- Exercise description
Set down the lines of the rows below word for word, starting at the line that contains "phylum: Basidiomycota" and ending at the end of the rows, and leave the pictures out of your answer.

- Data records
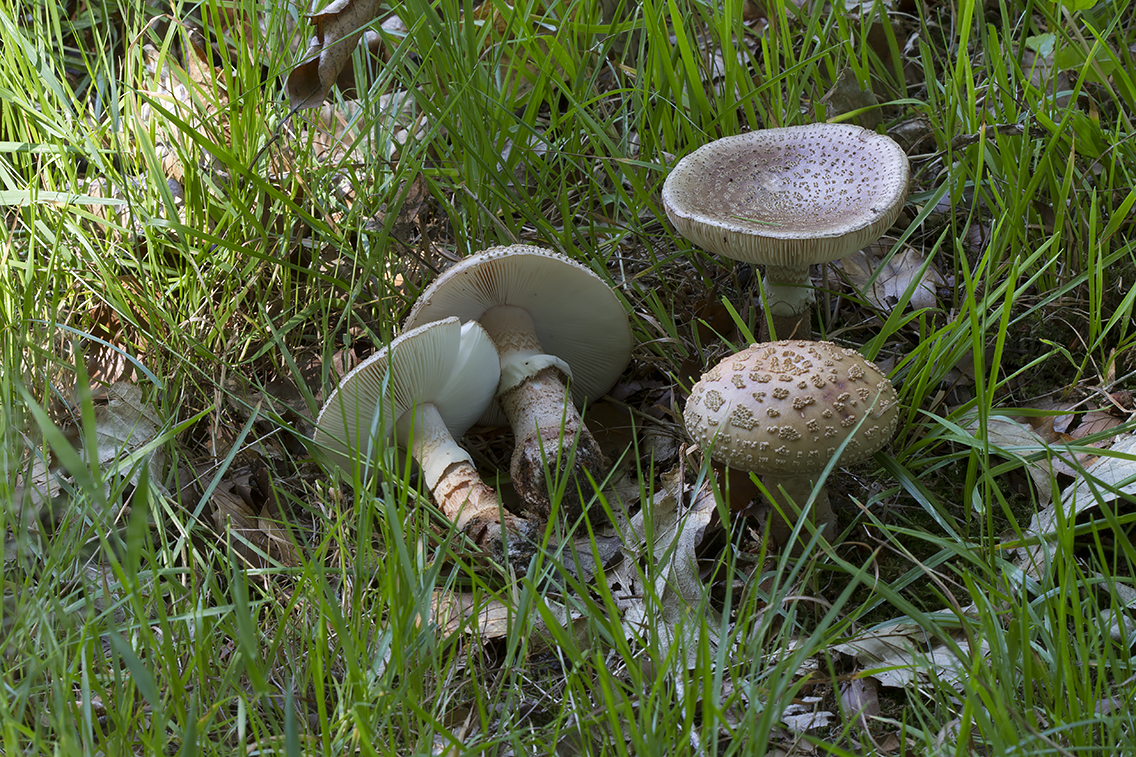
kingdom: Fungi
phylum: Basidiomycota
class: Agaricomycetes
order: Agaricales
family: Amanitaceae
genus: Amanita
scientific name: Amanita rubescens
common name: rødmende fluesvamp
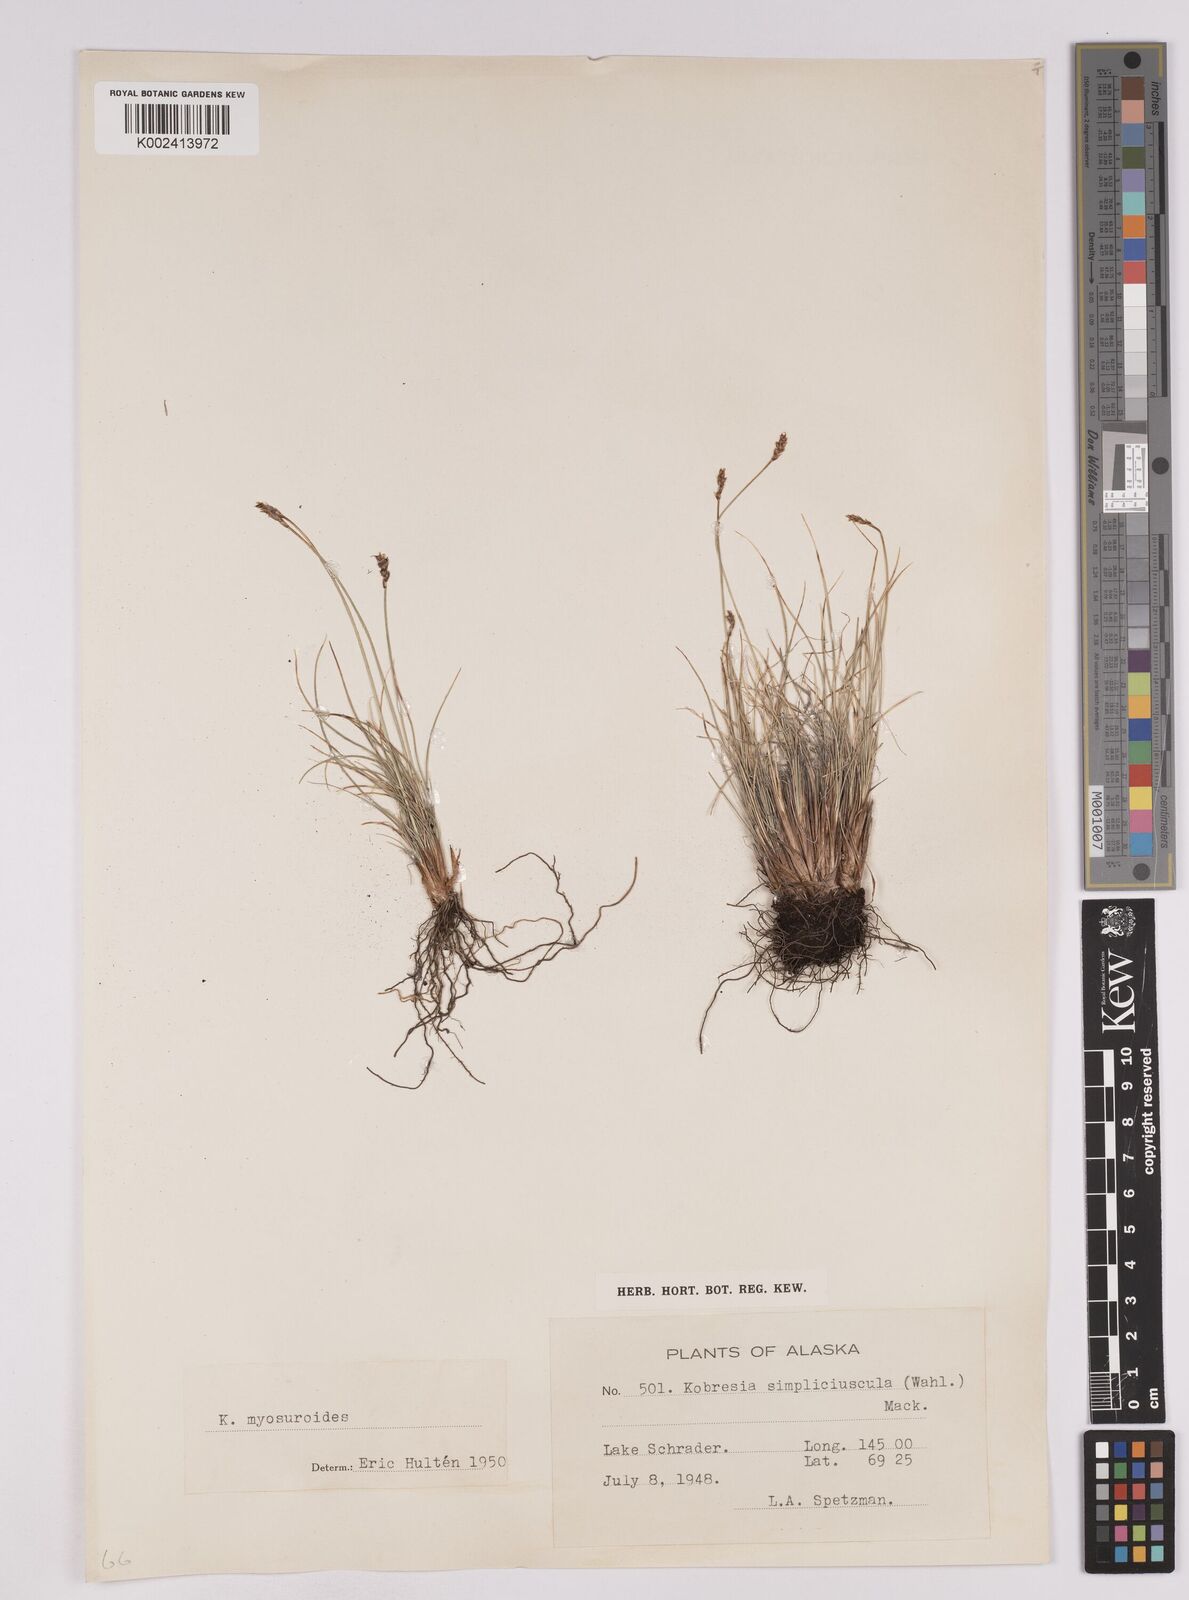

- Reply
phylum: Basidiomycota
class: Agaricomycetes
order: Agaricales
family: Amanitaceae
genus: Amanita
scientific name: Amanita rubescens
common name: rødmende fluesvamp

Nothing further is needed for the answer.